Volunteers at the Scottish Vintage Bus Museum are gearing up for its silver anniversary in Fife.
Volunteer Edward Busst said it was difficult to imagine that it was nearly 25 years since it relocated from East Whitburn to Lathalmond.
“East Whitburn consisted of one very cramped shed which housed a small collection of preserved buses.”
Having squeezed in there for a decade, the decision was taken to plough money into buying 45 acres at the former Royal Navy Store Depot.
While it was in poor condition it did have enough sheds to house the collection.
Worries it was perhaps too big a site were soon brushed aside as calls came in from others wanting to use the facilities.
“Today, there is actually a waiting list of vehicles wishing to be housed in the museum.”
Thanks to contacts and donors, it houses some of the best equipped workshops in the county.
Guide Sundays was an early result of the move to Lathalmond and has proved to be popular, Edward said.
Visitors can wander round, and have a birl on some of the vintage vehicles there.
“From humble beginnings this has grown to be a valuable asset,” he said.
The fleet will soon be joined by a Dennis Dart which is fitted with wheelchair facilities – this is in response to criticism over the years about the lack of accessible transport, he said.
A 1976 Alexander-bodied Daimler Fleetline is also currently in the workshops being prepared for use.
But it’s not only buses – the remnants of the railway which served the naval stores was found to be still in place.
Soon a group of volunteers started restoring this.
The external line no longer exists but trains, both standard and narrow gauge, are now able to operate within the site.
“Over the years the museum has gone from obscurity to become the largest museum of this type in the world.
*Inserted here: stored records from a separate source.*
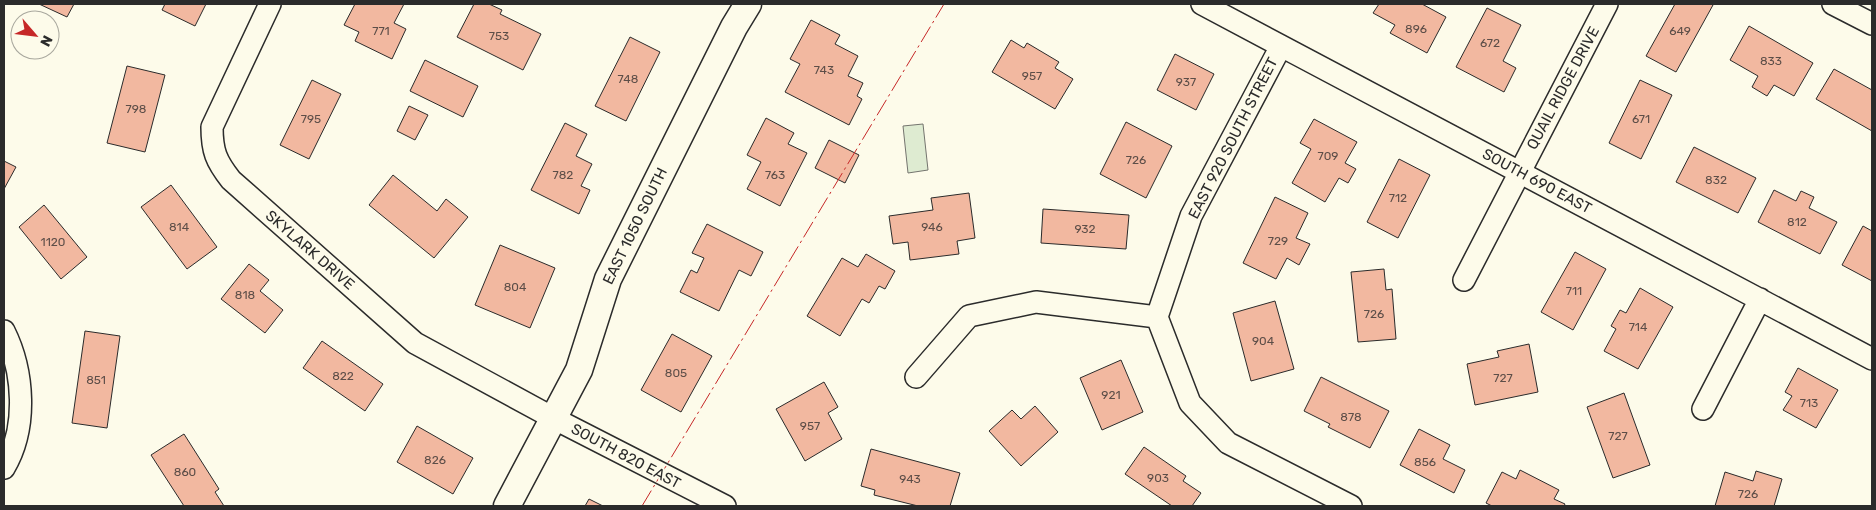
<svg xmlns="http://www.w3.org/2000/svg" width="1876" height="510" viewBox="0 0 1876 510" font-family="Rubik,sans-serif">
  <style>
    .green { fill: #deebd1; stroke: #74746e }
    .building { fill: #f2b8a0; stroke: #2b2b2b }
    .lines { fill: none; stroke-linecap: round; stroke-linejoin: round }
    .minor-casing { stroke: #2b2b2b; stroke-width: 24 }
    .tertiary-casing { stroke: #2b2b2b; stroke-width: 29 }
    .minor { stroke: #fdfbea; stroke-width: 21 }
    .tertiary { stroke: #fdfbea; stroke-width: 26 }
    .power { stroke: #c62828; stroke-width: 1; stroke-dasharray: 18 4 2.5 4; stroke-linecap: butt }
    .labels { text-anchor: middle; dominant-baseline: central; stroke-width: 4; stroke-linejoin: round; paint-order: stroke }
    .number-label { font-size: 12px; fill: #5d4e48 }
    .street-label { font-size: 15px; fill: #2b2b2b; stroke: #fdfbea }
  </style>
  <rect width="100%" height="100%" fill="#fdfbea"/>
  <path class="green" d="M923,124L928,170L908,173L903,126Z"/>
  <path class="building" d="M39,4H74L67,17Z
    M165,4H206L195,26L162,10Z
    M355,4H404L394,23L406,29L392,59L355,41L359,32L344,25Z
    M474,4H489L502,10L500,14L541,34L523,70L457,37Z
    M1379,4H1422L1446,17L1427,53L1390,33L1395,25L1373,13Z
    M1675,4H1710L1713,5L1676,72L1646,56Z
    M1487,8L1521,25L1503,61L1516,68L1504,92L1456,67Z
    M811,20L840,35L835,44L858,56L848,76L863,83L857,96L862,99L849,125L785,92L800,64L790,59Z
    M1749,26L1813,63L1794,96L1774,85L1767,96L1752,87L1758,76L1730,60Z
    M630,37L660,52L626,121L595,106Z
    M1011,40L1024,48L1027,43L1059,62L1055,68L1073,79L1055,109L992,72Z
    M1175,54L1214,74L1196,110L1157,90Z
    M425,60L478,86L463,117L410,91Z
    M127,66L165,75L145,152L107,143Z
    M1834,69L1872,90V131L1816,99Z
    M312,80L341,94L309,159L280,145Z
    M1640,80L1672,95L1641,159L1609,143Z
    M409,106L428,115L415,140L397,131Z
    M766,118L794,133L788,144L807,153L780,206L747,189L761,162L747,155Z
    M1314,119L1357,142L1345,163L1356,169L1348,183L1339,178L1325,202L1292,183L1311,149L1300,143Z
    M1126,122L1172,146L1146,198L1100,174Z
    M565,123L587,134L576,156L592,164L581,186L590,190L579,214L531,190Z
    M829,140L859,155L845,183L815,168Z
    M1694,147L1756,178L1738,213L1676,182Z
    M1399,159L1430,175L1398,238L1367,222Z
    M4,161L16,167L4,189Z
    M393,175L437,211L446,199L468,217L434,258L369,205Z
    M171,185L217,247L187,269L141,207Z
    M1774,190L1796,201L1801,191L1814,197L1809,208L1837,222L1820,254L1758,222Z
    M969,193L975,238L957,241L959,254L910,260L908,242L893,244L889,216L933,210L931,198Z
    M1275,197L1308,213L1296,238L1310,244L1299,265L1287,258L1276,279L1243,263Z
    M44,205L87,257L61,279L19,227Z
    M1043,209L1129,215L1126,249L1041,243Z
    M707,224L763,252L751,276L739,270L719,311L680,292L691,270L697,273L704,258L692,253Z
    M1863,226L1872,231V281L1842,265Z
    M500,245L555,268L530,328L475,305Z
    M1575,252L1606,269L1573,330L1541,312Z
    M866,254L895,271L885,289L879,286L869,303L862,299L840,336L807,316L842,258L858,267Z
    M249,264L269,280L260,291L283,310L265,333L221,299Z
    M1384,269L1386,290L1392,289L1396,339L1358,342L1351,272Z
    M1640,288L1673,307L1638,369L1604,351L1616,329L1611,326L1620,310L1626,313Z
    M1275,301L1294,369L1251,381L1233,313Z
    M85,331L120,336L107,428L72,423Z
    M672,334L712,356L681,412L641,390Z
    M322,341L383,384L365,411L303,368Z
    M1529,344L1538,392L1475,405L1467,364L1499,357L1497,351Z
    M1121,360L1143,412L1102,430L1080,378Z
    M1798,368L1838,390L1816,428L1783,410L1792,396L1785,392Z
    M1321,377L1389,411L1370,448L1328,427L1330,424L1304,411Z
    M824,382L838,407L828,413L842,439L805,461L776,409Z
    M1624,393L1650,465L1613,478L1587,407Z
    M1035,406L1058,432L1021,466L989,431L1012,410L1021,419Z
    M417,426L473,458L453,494L397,462Z
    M1419,429L1450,445L1443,459L1465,470L1454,493L1400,465Z
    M184,434L219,489L215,492L224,506H184L151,455Z
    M1144,447L1186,476L1183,481L1201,493L1192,506H1172L1125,474Z
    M871,449L960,473L950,506H918L874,495L875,490L861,486Z
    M1520,470L1559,490L1554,499L1565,504L1564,506H1492L1486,503L1502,472L1516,479Z
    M1756,471L1782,479L1774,506H1715L1725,472L1753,481Z
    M589,499L603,506H585Z"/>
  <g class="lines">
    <g class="minor-casing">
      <path id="minor" d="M270,4L212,127C212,151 216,161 231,180L415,343L555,419L725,506
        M1202,4L1872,359
        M1833,4L1872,24
        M1464,280L1607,4
        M1157,317L1191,216L1281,46
        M1157,317L1190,403L1228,443L1351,506
        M4,331C24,371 28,428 4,468
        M916,377L969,316L1036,302L1157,317
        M1703,409L1760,299"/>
    </g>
    <g class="tertiary-casing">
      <path id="tertiary" d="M507,506L579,370L608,279L734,27L748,4"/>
    </g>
    <use href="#minor" class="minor"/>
    <use href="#tertiary" class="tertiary"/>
    <path class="power" d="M642,506L944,4"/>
  </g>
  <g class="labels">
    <g class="number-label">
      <text x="1416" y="29">896</text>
      <text x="381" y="31">771</text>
      <text x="1680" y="31">649</text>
      <text x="499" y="36">753</text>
      <text x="1490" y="43">672</text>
      <text x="1771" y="61">833</text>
      <text x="824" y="70">743</text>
      <text x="1032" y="76">957</text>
      <text x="628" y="79">748</text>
      <text x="1186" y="82">937</text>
      <text x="136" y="109">798</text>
      <text x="311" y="119">795</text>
      <text x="1641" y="119">671</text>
      <text x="1328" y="156">709</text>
      <text x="1136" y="160">726</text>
      <text x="563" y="175">782</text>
      <text x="775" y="175">763</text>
      <text x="1716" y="180">832</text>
      <text x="1398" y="198">712</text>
      <text x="1797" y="222">812</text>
      <text x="179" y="227">814</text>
      <text x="932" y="227">946</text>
      <text x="1085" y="229">932</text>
      <text x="1278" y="241">729</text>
      <text x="53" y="242">1120</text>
      <text x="515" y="287">804</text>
      <text x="1574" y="291">711</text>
      <text x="245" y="295">818</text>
      <text x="1374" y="314">726</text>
      <text x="1638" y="327">714</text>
      <text x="1263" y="341">904</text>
      <text x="676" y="373">805</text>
      <text x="343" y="376">822</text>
      <text x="1503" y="378">727</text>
      <text x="96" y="380">851</text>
      <text x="1111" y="395">921</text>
      <text x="1809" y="403">713</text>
      <text x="1351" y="417">878</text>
      <text x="810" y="426">957</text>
      <text x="1618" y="436">727</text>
      <text x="435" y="460">826</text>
      <text x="1425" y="462">856</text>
      <text x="185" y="472">860</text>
      <text x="1158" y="478">903</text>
      <text x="910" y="479">943</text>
      <text x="1748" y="494">726</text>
    </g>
    <g class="street-label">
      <text transform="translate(1563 88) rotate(-62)">QUAIL RIDGE DRIVE</text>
      <text transform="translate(1233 138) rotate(-63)">EAST 920 SOUTH STREET</text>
      <text transform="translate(1537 181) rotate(28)">SOUTH 690 EAST</text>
      <text transform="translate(635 226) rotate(-64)">EAST 1050 SOUTH</text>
      <text transform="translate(310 250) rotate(41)">SKYLARK DRIVE</text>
      <text transform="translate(626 456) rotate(28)">SOUTH 820 EAST</text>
    </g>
  </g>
  <rect width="1876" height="510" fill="none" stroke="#2b2b2b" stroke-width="10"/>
  <g transform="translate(35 35) rotate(118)"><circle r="24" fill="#fdfbea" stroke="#a9a89e"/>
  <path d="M0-4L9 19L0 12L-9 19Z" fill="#c62828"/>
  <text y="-8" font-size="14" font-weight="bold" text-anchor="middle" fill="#2b2b2b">N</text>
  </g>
</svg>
“Visitors do actually arrive from virtually every country in the world as can be seen from the comments in our visitors’ book,” he added.
As it prepares for its 2020 anniversary, it’s also looking to the major event in its calendar – an annual open weekend, which takes place on August 17 and 18.
A free bus service will operate from Dunfermline bus station for visitors.
Buses will be parked outside the sheds to display the variety of vehicles built over the past century.
In general a number of new vehicles are put on show.
Preserved vehicles not normally housed at Lathalmond also arrive and several bus firms will send examples of their fleet.
The site contains more than a mile of roads so there will be an internal bus service operating.
The railways are also hoping to operate on both days.